** Your assignment **
Continue the article about the baby rhinoceros born at the Fort Worth Zoo, picking up right after its final sentence.

** Text shown **
--
Visitors to the Fort Worth Zoo are cooing over the new baby one-horned rhinoceros born there on August 16.

The 110-pound baby was born with wrinkled, armored skin and is “a spunky thing who likes to trot just a little ahead of mother,” according to the Fort Worth Star-Telegram‘s Chris Vaughn, who laid out the baby’s backstory:

In May 1990, two young greater one-horned rhinoceroses arrived at the Fort Worth Zoo in handmade wooden crates, a gift from the King of Nepal at the request of the Bass family.

Arun, the male, and Aarati, the female, had been captured in the wild by a Nepali wildlife conservationist who wanted the animals in safety as a hedge against extinction. The zoo tried for years to breed the unrelated pair because of their genetic importance, but for a variety of reasons, it never happened.

Years went by, and Aarati died of medical problems.

The zoo finally got its wish in the spring of 2011. Arun impregnated another female, Shanti, on loan from the San Francisco Zoo. That baby was born Aug. 16 (yes, gestation was 16 months long) and introduced to zoo visitors Thursday, a 110-pound miniature version of her 25-year-old mother and 23-year-old father.
--
Transcribed page contents:
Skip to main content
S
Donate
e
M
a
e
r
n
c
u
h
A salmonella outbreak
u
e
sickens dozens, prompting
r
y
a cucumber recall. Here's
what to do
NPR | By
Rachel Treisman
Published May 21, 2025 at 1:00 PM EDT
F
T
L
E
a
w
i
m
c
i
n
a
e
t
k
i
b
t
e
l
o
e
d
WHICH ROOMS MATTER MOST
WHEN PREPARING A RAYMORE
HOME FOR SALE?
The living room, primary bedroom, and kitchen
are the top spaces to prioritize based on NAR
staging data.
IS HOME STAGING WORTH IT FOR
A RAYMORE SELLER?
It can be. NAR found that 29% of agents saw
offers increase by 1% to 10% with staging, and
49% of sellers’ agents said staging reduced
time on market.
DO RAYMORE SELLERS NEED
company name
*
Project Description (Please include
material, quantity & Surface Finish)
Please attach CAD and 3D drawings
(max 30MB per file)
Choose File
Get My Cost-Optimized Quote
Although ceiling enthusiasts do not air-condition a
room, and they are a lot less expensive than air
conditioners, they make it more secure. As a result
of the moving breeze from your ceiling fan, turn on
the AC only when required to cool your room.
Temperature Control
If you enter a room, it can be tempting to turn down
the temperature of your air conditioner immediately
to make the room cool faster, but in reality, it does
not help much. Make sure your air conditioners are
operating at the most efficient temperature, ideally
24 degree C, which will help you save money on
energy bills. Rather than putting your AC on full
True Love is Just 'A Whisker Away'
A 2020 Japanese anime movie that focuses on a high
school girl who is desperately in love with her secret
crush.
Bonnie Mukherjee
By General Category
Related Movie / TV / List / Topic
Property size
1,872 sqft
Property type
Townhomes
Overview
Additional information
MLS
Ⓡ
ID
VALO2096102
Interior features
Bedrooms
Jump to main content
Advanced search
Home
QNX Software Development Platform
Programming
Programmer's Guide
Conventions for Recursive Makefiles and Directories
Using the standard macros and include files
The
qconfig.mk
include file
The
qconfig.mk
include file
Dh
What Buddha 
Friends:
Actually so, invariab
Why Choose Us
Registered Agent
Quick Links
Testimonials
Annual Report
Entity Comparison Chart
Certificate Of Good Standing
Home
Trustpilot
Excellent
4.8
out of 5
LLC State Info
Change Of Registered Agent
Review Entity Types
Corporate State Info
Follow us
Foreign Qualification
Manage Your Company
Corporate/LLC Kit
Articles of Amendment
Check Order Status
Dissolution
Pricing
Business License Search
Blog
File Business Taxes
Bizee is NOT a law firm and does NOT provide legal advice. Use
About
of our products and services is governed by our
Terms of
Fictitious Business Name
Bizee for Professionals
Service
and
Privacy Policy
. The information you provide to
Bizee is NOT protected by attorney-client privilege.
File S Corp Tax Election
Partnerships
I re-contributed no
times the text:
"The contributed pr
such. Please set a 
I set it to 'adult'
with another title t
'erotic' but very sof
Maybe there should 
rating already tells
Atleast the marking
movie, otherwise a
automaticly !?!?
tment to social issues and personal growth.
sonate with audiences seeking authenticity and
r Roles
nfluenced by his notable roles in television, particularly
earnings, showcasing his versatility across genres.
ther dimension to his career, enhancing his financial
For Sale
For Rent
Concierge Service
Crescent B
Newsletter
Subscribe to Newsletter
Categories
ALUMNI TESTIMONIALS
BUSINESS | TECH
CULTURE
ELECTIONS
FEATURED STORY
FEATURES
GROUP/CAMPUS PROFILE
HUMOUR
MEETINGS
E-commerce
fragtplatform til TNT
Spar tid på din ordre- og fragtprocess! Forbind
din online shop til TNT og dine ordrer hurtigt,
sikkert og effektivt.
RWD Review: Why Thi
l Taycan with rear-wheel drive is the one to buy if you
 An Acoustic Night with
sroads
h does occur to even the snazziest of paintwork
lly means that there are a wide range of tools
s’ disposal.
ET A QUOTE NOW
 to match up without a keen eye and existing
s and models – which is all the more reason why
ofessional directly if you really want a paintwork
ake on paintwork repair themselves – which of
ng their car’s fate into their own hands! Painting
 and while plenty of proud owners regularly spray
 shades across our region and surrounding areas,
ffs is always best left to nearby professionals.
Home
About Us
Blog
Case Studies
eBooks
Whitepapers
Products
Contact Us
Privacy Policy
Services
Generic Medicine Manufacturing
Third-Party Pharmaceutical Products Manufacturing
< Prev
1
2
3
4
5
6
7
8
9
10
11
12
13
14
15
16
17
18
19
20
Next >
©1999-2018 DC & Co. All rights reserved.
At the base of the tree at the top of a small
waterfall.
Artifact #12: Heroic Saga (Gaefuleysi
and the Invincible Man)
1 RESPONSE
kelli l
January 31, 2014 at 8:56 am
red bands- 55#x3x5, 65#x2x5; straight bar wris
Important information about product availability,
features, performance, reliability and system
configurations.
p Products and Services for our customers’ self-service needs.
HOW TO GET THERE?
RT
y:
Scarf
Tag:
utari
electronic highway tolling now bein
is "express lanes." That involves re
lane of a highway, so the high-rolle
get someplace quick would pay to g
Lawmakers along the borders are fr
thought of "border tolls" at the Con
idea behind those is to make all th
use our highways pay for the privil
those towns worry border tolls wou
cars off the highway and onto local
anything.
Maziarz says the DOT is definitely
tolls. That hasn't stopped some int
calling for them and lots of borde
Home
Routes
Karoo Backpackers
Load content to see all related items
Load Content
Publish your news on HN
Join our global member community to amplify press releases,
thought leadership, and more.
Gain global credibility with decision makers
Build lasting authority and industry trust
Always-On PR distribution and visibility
--
** Answer box **
But Arun is not a very involved father. (In his defense, rhinos never are.) “Papa could care less” zoo director Michael Fouraker told Vaughn.

Joy Tipping of the Dallas Morning News gushed over the new arrival: “Personally, I’m enchanted with the little girl’s ears. So perky,” she wrote.

Members of the public can vote on a name for the baby on zoo’s Facebook page through September 20. Voters are given the option of choosing Asha, Baka, Chori, Kumari, or Maja.

Vaughn points out that the Fort Worth Zoo has also bred white rhinos and black rhinos, endangered and critically endangered species respectively. One-horned rhinos, native to India and Nepal, are listed as vulnerable. Only 2,913 individuals remain in the wild, according to the World Wildlife Federation, up from 600 in 1975.